What the Youth Are Cooking: Resistance and Resilience
So, what are the Nepali youth “cooking” on September 8? The meal is complex:
A Recipe of Resistance: They’re discussing VPNs, other sites, and how to circumvent the ban. They will not be silenced.
A Recipe of Migration: Others are cooking papers, applications, and interviews to immigrate abroad. For them, cooking is preparing to prepare to make it abroad.
A Recipe of Expression: Artists, writers, and musicians are turning anger into rap lyrics, blog posts, and satire targeting politicians.
A Recipe of Dreams: Angered as they are, they still dream of a Nepal where they can speak and opportunities can come at home.
This “cooking” is not just staying alive; it’s reclaiming dignity amidst systemic betrayal.
A Generation in Conflict
Today’s Nepali youth feel a sour irony: they love their nation, its mountains, culture, and bravado, but feel forsaken by the authorities. The more they see politicians leading a double life patriot in Nepal, cosmopolitan elsewhere, the more betrayed they feel.
Thus, September 8 is not just a case of a social media ban.
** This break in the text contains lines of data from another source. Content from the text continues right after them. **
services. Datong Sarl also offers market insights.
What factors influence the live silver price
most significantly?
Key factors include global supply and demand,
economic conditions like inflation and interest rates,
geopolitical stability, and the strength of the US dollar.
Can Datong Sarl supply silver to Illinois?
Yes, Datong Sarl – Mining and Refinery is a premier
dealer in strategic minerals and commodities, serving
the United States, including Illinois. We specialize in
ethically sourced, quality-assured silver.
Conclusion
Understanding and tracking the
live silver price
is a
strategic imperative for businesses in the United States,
It is a case of the perpetual clash of a generation that seeks freedom, opportunity, and honesty against a politics of control, corruption, and hypocrisy.
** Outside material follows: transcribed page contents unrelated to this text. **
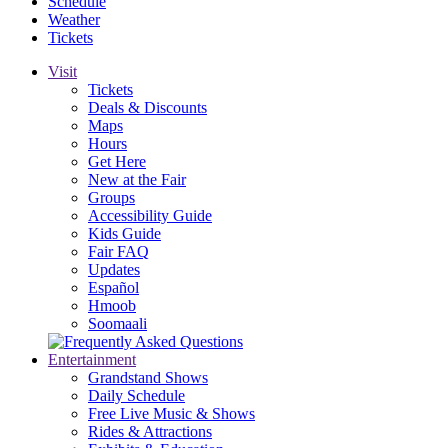
Schedule
Weather
Tickets
Visit
Tickets
Deals & Discounts
Maps
Hours
Get Here
New at the Fair
Groups
Accessibility Guide
Kids Guide
Fair FAQ
Updates
Español
Hmoob
Soomaali
Entertainment
Grandstand Shows
Daily Schedule
Free Live Music & Shows
Rides & Attractions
The response to the question “What are the Nepali youth cooking on September 8?” is a bitter one: they are boiling a pot of frustration, ire, and aspirations brought into existence by a government that fails to understand them.
While politicians’ kids live the high life abroad, Nepali youth are offered the option of censorship at home or exploitation abroad. But within this frustration lies resilience, the will to resist, to migrate, to speak out, and to dream of a larger Nepal.
Unless political elites correct their hypocrisy and actually invest in the youth of the country, this cauldron of anger will keep on boiling. And when it does explode, it will be about more than social media prohibitions, it will be about reclaiming the future of Nepal itself.